___ Document text

Hierarchy and Emergence
Posted by David Corfield
Many entities with which we deal can be said to fit into a hierarchical order:
- sound, vocable, word, utterance, conversation, discourse
- character, word, sentence, paragraph, chapter, book, encyclopaedia/collection
- sound wave, note, chord, phrase, passage, movement, symphony, style (Baroque, etc.)
- particle, molecule, molecular assembly, organelle, cell, cell assembly, organ, …
- …organism, herd/shoal, species
- …person, household, local community, nation state
Now you could claim that mathematics works best at the lower levels of these hierarchies, whereas narrative is the necessary tool to describe the higher levels. For example, we have a good mathematical theory of sound waves, but ask what Beethoven achieved with his Eroica symphony and we start talking about romanticism, Napoleon and the ideals of the French Revolution.
We can set anyone, or better a computer, the task of counting the relative frequency of the letters of the alphabet in a text, a reasonably educated person to count the frequency of metaphors, but we only listen to the subtle critic to learn about War and Peace, who will tell us among other things about the state of Russia at the time Tolstoy wrote it. Mathematics struggles to grasp reality as it climbs the hierarchy leaving us little better off than the numbering of the Eroica as Beethoven’s third symphony, or the count of the chapters of War and Peace.

______

Copy word for word the passage of the post on hierarchy and emergence that begins at the words "- particle, molecule, molecular" and stops after "the French Revolution.". Work only from the post on hierarchy and emergence.

___ Stored data

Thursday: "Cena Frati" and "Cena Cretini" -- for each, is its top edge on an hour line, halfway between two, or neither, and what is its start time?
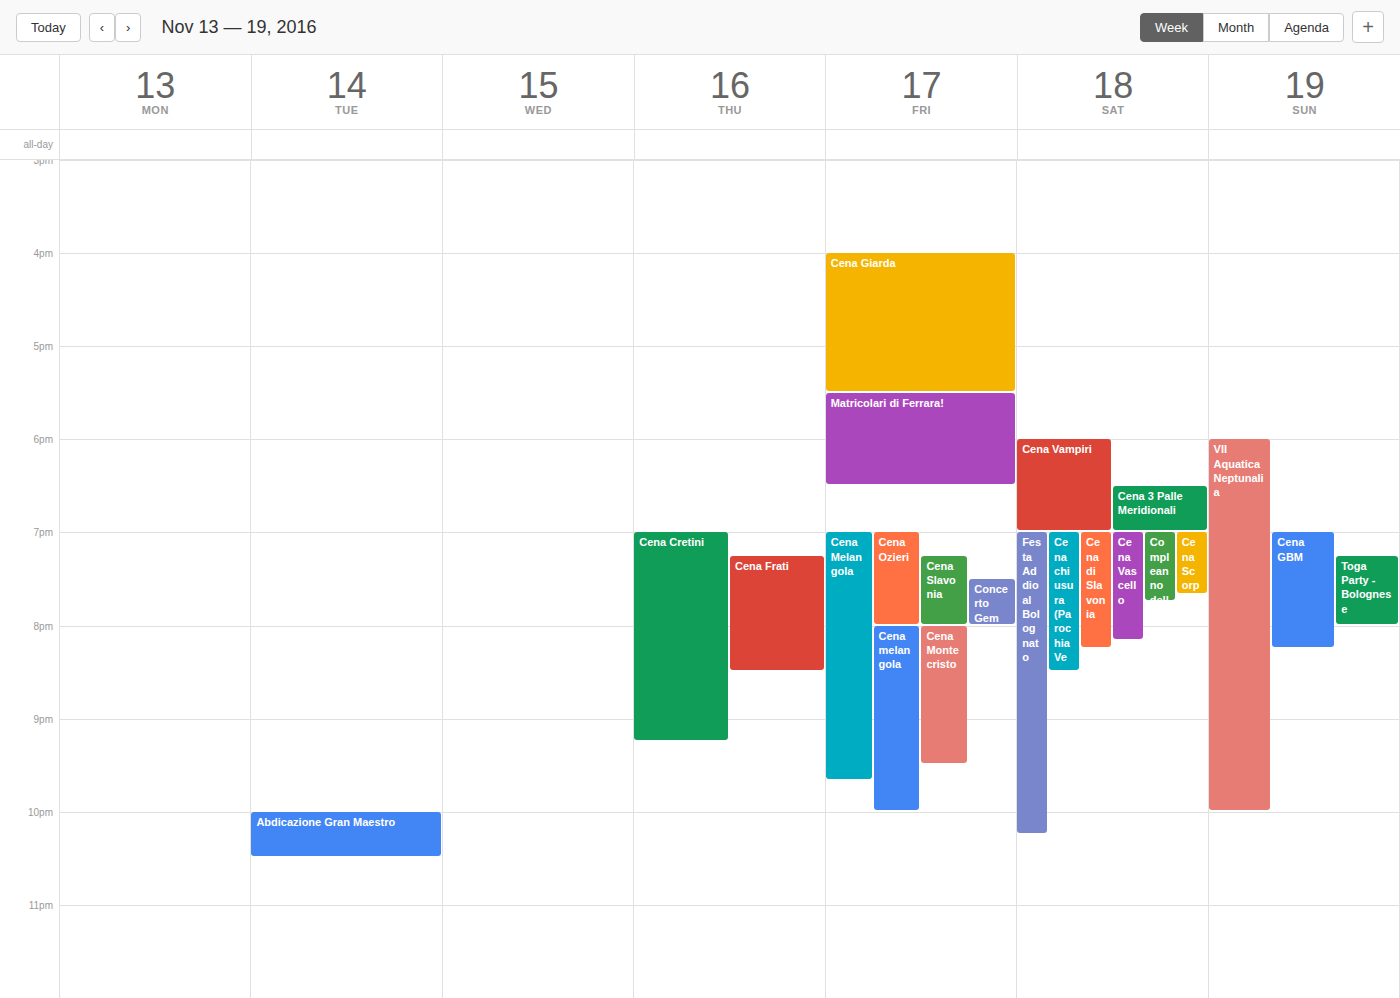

______

Response to this task:
- particle, molecule, molecular assembly, organelle, cell, cell assembly, organ, …
- …organism, herd/shoal, species
- …person, household, local community, nation state
Now you could claim that mathematics works best at the lower levels of these hierarchies, whereas narrative is the necessary tool to describe the higher levels. For example, we have a good mathematical theory of sound waves, but ask what Beethoven achieved with his Eroica symphony and we start talking about romanticism, Napoleon and the ideals of the French Revolution.